WHAT IS BEING ASKED: Identify all lines in the listing that include the word "yellow", and copy them out.

--------------------------------------------------

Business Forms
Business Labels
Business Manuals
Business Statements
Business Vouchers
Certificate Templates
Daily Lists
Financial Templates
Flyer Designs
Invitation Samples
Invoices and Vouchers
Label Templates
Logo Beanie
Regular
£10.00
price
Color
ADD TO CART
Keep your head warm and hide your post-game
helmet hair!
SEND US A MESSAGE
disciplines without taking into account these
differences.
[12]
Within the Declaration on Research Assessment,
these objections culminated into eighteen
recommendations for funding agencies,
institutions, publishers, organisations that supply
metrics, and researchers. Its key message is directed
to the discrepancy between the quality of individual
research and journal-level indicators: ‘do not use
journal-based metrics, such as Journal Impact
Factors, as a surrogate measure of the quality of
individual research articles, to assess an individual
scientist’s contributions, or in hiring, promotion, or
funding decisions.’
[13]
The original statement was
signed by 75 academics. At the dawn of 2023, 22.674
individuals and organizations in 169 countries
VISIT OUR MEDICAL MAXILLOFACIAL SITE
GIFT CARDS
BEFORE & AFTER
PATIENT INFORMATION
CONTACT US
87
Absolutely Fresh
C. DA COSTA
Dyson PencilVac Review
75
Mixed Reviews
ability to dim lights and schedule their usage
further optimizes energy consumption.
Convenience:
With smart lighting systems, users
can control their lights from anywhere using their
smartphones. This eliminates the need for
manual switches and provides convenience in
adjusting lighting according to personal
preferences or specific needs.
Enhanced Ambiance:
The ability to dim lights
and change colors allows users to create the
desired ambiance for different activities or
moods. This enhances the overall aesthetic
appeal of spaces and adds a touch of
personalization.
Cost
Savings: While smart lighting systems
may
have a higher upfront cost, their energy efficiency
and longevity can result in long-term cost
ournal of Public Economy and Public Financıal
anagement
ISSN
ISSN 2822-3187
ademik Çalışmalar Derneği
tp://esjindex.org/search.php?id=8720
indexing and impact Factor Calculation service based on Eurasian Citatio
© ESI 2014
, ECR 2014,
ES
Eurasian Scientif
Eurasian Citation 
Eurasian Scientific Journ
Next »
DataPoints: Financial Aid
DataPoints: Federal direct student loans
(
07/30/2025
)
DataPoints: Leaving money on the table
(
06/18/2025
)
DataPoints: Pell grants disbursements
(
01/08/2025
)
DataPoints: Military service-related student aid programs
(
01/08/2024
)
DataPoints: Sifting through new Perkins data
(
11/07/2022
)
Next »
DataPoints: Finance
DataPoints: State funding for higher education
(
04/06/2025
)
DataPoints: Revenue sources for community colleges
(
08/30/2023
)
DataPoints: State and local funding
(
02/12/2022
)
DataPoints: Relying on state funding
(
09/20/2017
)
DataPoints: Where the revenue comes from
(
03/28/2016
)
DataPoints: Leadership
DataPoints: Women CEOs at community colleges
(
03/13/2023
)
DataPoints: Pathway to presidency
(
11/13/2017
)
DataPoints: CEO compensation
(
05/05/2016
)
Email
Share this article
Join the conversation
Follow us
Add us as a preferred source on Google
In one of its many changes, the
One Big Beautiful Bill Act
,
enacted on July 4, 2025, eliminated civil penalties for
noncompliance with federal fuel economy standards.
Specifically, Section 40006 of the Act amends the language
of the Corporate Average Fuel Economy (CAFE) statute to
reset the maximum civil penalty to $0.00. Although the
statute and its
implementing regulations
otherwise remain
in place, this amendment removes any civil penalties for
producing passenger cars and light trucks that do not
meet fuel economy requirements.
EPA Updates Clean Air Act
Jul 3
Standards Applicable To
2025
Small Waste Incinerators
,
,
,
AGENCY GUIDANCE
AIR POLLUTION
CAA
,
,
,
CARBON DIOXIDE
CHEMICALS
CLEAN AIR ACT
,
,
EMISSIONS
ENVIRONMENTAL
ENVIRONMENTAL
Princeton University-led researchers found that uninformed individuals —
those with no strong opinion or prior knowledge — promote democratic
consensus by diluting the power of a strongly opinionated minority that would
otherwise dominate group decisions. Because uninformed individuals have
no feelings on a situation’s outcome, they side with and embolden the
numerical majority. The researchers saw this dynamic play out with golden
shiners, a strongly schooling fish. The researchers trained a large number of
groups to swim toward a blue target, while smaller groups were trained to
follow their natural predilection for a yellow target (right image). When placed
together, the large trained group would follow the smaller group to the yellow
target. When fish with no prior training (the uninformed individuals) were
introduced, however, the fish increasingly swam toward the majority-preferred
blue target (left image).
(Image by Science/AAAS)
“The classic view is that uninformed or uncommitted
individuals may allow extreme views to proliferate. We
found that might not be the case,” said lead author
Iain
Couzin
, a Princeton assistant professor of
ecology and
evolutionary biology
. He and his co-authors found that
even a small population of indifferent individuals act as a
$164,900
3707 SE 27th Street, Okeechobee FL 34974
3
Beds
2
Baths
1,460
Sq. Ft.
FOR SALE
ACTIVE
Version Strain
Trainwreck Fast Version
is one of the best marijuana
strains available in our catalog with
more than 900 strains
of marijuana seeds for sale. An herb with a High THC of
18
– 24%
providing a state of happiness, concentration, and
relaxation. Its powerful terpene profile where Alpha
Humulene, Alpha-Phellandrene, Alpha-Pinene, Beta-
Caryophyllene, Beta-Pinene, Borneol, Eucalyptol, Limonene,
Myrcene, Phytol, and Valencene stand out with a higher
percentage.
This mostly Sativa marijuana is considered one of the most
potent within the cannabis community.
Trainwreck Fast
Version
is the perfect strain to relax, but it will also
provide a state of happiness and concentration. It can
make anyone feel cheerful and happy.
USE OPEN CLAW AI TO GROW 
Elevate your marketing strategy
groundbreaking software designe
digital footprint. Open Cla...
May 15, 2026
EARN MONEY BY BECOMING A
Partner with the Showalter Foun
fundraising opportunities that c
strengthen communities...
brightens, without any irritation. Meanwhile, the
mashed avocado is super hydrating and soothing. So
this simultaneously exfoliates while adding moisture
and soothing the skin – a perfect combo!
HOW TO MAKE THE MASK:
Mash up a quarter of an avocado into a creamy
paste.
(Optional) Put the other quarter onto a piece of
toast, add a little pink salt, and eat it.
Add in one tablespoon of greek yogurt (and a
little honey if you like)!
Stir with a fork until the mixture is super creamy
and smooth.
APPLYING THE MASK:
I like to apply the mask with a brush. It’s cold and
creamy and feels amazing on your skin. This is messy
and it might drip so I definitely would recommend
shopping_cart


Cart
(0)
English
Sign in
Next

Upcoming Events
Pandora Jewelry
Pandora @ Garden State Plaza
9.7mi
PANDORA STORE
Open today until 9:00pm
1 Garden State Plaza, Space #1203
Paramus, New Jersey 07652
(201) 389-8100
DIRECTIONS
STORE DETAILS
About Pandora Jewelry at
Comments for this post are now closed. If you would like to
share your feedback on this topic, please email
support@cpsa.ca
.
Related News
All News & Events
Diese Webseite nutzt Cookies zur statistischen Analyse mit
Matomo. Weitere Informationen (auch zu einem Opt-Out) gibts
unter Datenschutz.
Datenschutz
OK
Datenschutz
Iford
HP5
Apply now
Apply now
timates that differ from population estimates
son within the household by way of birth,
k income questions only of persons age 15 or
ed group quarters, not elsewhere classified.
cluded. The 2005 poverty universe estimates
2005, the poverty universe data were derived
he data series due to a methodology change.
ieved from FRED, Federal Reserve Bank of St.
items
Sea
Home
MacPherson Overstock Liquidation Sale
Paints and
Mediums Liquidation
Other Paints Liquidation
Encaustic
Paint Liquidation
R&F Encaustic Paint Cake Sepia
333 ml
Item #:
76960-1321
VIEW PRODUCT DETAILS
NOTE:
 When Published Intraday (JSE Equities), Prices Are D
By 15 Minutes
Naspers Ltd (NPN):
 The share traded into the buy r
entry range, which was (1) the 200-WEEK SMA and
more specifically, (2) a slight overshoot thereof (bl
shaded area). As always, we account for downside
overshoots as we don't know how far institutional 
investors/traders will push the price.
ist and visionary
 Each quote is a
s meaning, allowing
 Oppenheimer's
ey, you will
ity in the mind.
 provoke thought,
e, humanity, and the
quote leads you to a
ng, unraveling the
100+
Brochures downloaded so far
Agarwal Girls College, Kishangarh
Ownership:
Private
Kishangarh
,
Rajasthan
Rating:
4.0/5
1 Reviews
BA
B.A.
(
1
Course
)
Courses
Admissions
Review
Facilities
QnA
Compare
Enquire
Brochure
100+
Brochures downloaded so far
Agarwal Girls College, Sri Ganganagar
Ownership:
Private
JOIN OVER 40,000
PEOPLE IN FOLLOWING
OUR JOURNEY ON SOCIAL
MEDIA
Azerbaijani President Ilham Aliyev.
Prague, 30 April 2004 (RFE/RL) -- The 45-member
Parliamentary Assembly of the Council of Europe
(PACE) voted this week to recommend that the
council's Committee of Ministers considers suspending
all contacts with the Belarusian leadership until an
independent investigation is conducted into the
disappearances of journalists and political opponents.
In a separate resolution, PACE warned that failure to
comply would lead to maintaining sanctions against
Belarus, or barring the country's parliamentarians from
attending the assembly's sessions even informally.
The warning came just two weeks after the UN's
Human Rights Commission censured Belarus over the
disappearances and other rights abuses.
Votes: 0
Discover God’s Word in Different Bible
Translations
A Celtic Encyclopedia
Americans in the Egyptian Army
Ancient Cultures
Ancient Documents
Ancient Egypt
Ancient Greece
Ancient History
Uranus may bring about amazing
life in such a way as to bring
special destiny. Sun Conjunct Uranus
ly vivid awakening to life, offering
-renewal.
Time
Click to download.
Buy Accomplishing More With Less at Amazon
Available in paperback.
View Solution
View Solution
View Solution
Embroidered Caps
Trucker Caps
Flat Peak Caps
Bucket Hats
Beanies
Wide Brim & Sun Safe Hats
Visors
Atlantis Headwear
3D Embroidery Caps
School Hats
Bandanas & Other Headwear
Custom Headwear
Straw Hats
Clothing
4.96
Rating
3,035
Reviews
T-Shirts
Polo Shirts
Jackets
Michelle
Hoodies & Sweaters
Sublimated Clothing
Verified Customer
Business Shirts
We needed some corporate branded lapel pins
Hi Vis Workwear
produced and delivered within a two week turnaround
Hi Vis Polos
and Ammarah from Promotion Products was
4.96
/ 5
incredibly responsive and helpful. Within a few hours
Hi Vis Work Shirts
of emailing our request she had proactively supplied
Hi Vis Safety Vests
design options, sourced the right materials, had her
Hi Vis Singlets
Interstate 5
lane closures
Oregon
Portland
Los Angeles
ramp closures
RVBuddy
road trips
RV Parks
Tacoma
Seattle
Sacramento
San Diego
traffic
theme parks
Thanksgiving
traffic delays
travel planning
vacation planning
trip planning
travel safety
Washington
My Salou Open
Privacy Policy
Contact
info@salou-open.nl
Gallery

--------------------------------------------------

RESPONSE TO THIS TASK:
follow their natural predilection for a yellow target (right image). When placed
together, the large trained group would follow the smaller group to the yellow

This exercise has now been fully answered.